■ **WRITTEN TASK**
Express the stretch of entries from the line containing "common name: Bearded shorthusk" through the line containing "scientific name: Trillium grandiflorum" as a two-column CSV with the headers field and value. Give one row per entry, putting its text under field and its answer under value, with each in its own quoted field and any line breaks turned into spaces.

■ **STORED DATA**
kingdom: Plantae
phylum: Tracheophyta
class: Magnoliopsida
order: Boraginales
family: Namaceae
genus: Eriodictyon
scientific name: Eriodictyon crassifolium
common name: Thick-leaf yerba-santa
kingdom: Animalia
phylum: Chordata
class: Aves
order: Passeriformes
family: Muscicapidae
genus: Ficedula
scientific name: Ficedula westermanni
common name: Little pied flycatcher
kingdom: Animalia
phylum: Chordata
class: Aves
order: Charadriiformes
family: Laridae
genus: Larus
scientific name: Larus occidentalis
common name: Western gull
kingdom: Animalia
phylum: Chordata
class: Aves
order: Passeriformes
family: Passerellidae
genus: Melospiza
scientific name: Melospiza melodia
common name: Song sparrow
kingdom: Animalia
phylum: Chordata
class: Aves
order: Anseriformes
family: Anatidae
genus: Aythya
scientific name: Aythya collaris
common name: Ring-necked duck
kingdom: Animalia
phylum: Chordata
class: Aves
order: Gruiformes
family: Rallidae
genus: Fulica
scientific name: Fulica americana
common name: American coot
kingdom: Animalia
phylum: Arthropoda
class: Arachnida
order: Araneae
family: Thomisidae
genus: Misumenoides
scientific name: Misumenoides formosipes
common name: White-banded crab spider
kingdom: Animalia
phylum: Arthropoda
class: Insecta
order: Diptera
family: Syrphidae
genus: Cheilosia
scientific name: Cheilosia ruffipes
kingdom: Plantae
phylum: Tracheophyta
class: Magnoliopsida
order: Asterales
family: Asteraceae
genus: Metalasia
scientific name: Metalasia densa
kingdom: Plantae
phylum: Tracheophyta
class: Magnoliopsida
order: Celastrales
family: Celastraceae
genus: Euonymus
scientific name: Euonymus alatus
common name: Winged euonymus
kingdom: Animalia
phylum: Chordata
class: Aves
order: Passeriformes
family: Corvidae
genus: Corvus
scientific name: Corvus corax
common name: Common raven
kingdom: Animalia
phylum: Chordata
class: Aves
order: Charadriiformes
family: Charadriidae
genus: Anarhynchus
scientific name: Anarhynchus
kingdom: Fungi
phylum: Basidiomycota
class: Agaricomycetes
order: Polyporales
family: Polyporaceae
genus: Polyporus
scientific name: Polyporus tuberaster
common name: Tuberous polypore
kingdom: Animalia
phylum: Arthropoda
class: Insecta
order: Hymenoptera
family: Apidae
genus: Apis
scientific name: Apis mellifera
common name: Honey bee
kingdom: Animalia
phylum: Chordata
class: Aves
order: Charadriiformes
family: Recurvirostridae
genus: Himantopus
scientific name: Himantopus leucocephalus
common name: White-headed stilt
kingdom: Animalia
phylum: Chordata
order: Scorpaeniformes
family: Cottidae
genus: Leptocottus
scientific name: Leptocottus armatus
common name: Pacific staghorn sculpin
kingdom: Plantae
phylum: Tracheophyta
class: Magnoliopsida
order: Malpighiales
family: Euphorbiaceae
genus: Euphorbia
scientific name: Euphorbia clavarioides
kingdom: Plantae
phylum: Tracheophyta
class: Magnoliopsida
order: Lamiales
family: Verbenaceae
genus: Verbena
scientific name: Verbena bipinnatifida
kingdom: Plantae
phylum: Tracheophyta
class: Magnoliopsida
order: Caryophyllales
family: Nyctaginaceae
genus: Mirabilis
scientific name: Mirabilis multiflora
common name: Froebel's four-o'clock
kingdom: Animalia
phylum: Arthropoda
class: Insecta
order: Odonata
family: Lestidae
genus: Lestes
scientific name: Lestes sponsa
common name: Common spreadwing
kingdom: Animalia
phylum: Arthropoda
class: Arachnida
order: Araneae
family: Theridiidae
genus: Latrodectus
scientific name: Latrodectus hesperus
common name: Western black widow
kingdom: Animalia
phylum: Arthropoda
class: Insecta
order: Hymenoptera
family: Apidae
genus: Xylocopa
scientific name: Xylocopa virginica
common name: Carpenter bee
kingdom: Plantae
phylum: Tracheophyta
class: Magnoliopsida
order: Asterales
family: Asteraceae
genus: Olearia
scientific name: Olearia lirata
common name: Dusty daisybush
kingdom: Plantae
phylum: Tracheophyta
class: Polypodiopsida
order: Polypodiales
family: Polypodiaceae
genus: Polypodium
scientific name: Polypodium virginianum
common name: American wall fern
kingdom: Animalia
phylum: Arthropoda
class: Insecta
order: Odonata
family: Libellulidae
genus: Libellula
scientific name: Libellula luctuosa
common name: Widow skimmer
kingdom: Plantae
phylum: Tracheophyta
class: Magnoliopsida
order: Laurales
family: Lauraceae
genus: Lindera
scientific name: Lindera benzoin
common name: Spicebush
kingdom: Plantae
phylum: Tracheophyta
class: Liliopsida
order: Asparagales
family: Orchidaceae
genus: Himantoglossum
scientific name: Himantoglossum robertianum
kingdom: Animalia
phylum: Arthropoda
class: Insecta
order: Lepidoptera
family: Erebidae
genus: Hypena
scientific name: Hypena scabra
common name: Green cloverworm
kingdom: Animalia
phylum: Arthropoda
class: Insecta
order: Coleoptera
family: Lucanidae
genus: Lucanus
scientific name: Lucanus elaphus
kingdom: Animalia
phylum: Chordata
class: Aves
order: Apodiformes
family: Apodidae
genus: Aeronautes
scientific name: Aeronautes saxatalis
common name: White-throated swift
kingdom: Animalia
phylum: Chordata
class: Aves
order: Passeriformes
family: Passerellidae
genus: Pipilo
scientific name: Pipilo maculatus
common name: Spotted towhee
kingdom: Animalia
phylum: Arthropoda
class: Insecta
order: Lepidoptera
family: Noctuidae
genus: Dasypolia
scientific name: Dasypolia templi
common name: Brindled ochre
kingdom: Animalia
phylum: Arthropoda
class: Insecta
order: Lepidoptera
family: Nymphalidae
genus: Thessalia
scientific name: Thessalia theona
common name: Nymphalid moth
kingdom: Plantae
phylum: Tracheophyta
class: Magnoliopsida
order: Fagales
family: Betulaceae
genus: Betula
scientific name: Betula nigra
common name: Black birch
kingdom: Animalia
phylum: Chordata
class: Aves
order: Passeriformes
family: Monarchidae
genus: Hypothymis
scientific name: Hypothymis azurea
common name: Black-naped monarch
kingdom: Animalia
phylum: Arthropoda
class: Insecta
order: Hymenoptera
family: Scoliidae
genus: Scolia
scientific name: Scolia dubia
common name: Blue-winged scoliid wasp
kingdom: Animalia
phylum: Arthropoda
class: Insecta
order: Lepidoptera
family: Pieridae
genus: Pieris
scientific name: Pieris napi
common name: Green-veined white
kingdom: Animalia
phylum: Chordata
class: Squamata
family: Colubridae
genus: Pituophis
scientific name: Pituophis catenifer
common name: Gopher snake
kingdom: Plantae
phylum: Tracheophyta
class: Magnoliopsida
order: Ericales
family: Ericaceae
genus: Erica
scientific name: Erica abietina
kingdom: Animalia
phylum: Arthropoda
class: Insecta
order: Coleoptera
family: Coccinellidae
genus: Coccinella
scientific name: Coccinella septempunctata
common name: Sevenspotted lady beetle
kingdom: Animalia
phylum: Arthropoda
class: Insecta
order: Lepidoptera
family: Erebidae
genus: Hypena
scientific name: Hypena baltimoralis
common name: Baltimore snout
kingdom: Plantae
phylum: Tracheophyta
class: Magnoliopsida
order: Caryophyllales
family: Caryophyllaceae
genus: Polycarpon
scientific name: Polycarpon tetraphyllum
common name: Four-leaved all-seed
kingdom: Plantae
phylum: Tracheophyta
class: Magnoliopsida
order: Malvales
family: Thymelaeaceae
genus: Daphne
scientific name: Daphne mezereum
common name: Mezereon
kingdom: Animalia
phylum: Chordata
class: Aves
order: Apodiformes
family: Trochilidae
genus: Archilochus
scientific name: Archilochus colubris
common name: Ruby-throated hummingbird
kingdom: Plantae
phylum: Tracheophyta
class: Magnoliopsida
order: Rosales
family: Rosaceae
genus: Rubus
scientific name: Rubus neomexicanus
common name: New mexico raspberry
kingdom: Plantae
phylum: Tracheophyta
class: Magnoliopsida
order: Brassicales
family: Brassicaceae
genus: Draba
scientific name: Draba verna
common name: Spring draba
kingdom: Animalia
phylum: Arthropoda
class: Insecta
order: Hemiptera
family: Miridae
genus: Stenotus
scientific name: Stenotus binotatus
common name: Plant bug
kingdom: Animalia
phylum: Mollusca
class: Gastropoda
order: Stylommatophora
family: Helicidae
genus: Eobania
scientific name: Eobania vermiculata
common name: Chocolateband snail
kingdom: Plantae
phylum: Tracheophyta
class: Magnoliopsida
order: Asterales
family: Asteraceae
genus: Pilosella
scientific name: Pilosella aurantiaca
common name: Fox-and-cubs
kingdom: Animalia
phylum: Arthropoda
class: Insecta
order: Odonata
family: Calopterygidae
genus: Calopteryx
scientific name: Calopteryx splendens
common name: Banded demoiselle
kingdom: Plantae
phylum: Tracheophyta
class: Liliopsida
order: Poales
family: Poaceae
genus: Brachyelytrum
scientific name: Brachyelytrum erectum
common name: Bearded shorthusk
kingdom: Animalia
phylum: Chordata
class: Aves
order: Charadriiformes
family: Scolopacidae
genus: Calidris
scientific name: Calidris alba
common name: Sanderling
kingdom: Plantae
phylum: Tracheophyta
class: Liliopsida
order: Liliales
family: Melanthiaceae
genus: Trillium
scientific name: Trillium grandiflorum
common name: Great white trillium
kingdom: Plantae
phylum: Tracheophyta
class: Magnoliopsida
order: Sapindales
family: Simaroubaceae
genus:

■ **THE SOLUTION**
field,value
"common name:","Bearded shorthusk"
"kingdom:","Animalia"
"phylum:","Chordata"
"class:","Aves"
"order:","Charadriiformes"
"family:","Scolopacidae"
"genus:","Calidris"
"scientific name:","Calidris alba"
"common name:","Sanderling"
"kingdom:","Plantae"
"phylum:","Tracheophyta"
"class:","Liliopsida"
"order:","Liliales"
"family:","Melanthiaceae"
"genus:","Trillium"
"scientific name:","Trillium grandiflorum"